Can I just say that it is so fucking nice and refreshing to finally be able to associate dance with freedom. To associate movement with self care and love, rather than punishment. To be able to accept new opportunities and experiences, while taking breaks every now and then, and be emotionally okay with that, is truly a blessing. The love and passion I have for this beautiful art form is not a new found experience. I recognize this feeling. The feeling of moving, simply for the magic of moving. The feeling of community and safety, and never wanting to part from the studio. The feeling of pure happiness and gratification. I remember this feeling from before I was severely ill. When I was in the depths of my eating disorder, I thought I had lost this feeling. I was completely hopeless, and genuinely thought that I would never be able to get it back. Little did I know, the feeling never left. I just couldn't feel it because it was buried so deep within me, along with all my other emotions. The eating disorder was so loud and pressing, that everything else became secondary to it. My illness took up so much space, that there was no space left for the things I actually needed (dance). There came a point, where I would take a dance class and feel absolutely nothing throughout it. It was as if I was a robot, being completely controlled by my eating disorder and its' wishes.

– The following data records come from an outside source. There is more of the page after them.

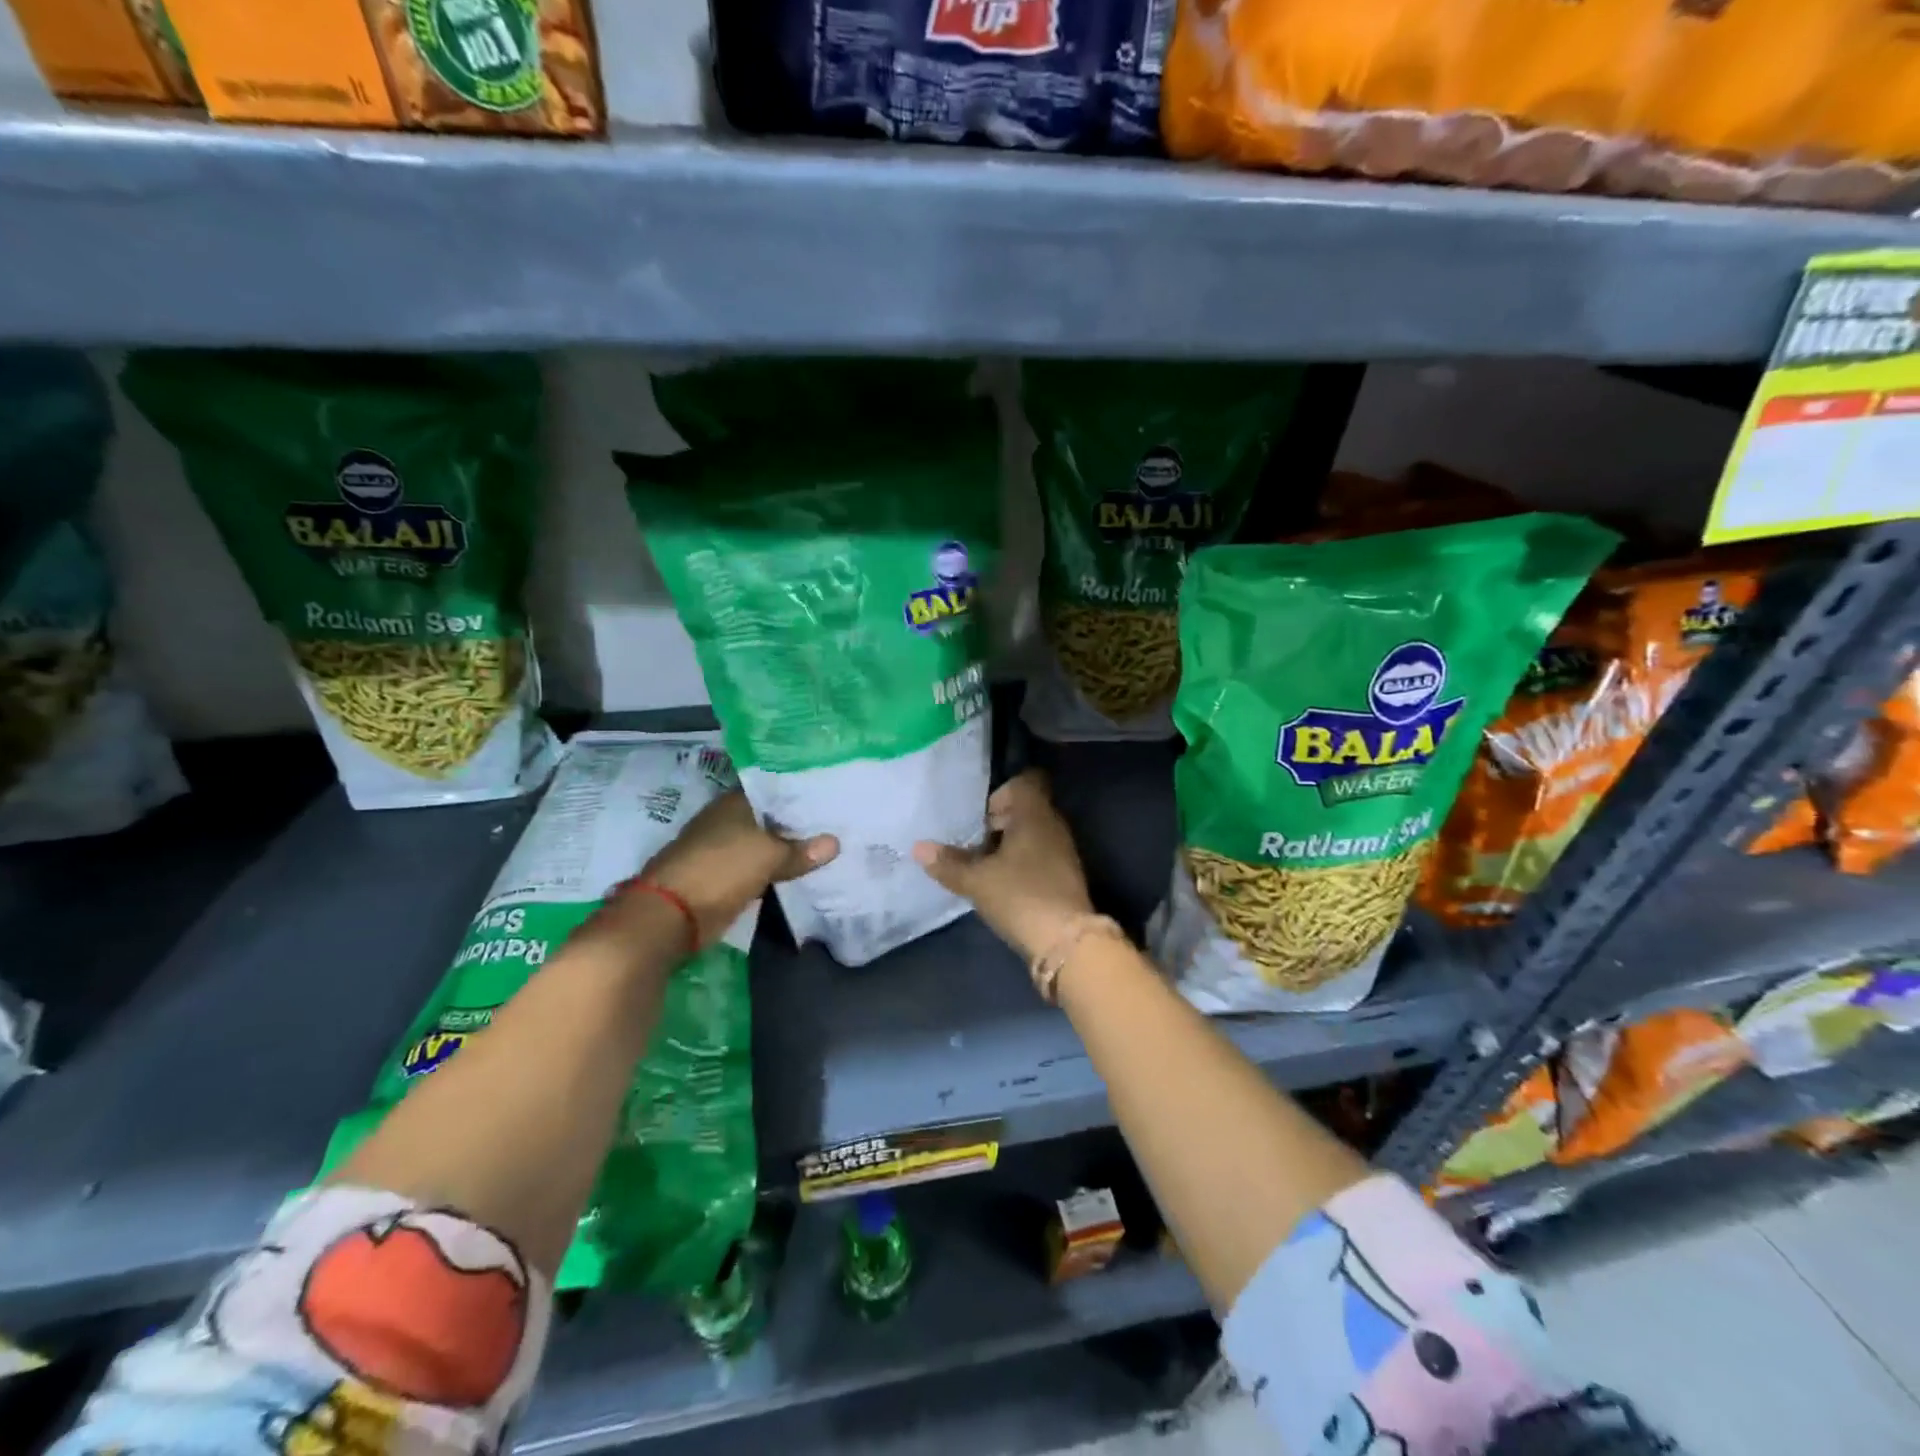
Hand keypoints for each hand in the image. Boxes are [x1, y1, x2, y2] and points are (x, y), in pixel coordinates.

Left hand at [640, 790, 837, 947]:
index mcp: (735, 803)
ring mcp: (724, 849)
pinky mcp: (724, 877)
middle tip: (839, 820)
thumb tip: (835, 843)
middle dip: (799, 821)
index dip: (802, 791)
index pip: (775, 788)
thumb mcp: (768, 856)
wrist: (671, 915)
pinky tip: (804, 870)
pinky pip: (760, 867)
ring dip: (790, 847)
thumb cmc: (720, 869)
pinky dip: (777, 869)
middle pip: (771, 817)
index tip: (832, 793)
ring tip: (829, 843)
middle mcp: (728, 820)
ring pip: (766, 843)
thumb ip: (801, 850)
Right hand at [912, 770, 1093, 962]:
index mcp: (1035, 814)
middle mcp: (1053, 825)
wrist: (1067, 941)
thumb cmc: (1020, 896)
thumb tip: (919, 847)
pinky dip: (1022, 862)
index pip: (1026, 782)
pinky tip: (1003, 884)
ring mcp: (1064, 851)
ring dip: (1009, 845)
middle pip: (1027, 809)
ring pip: (1034, 834)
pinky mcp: (1066, 876)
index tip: (981, 816)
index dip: (1002, 792)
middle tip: (973, 843)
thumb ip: (948, 863)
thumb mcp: (977, 881)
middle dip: (999, 822)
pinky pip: (1041, 855)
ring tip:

When I was pre-maturely discharged from Toronto General Hospital, I was so lost. I knew that if I kept dancing unwillingly, I would eventually lose my relationship with dance. And if that had happened, I would lose myself. So, I took a break. I listened to my dietitian, and worked extremely hard with her. Every session, I would ask, "Can I PLEASE dance now?!". Like a child, begging for approval, hoping and hoping she would give me the okay. Eventually, we came up with an exercise contract. In order for me to dance, I would have had to have all meals and snacks (with no compensatory behaviours) 48 hours prior. Plus, I was only allowed to take a maximum of three classes a week. When my dietitian gave me the okay, I literally beamed with joy. You never really do realize how much you take something for granted, until it's taken away from you.
The break was exactly what I needed. It gave my body time to heal, and it gave me the chance to re-evaluate why I was dancing. Was it purely for exercise? Or did I crave dance because I missed dancing?
When I went back to dance, I took it slow. My first class was a beginner contemporary class, and I swear, I genuinely enjoyed every second of it. Not once did I think about the eating disorder. I was fully immersed in the class and choreography, so much so, that I did not body check once. I felt stronger, and my concentration had improved drastically. My endurance was better, and I no longer felt unsteady. I could move without worrying about imperfections, judgments, and most importantly, without worrying that I would collapse. After that class, I decided to stick with contemporary, because it brought back that magical feeling I had described above. Don't get me wrong, my relationship with dance is not linear. There are days where I can't see past the exercise portion of dance. On those days, I decide to sit down and reflect. I dig and dig and dig for that feeling I once felt, and it is not easy. Most times, I have to dig past my eating disorder... Past a loud, obnoxious, toxic voice in order to find the passion and love I have for dance. Although it's exhausting, there is one thing I know for sure. That feeling is not gone, it's simply inside me, and my job is to find it.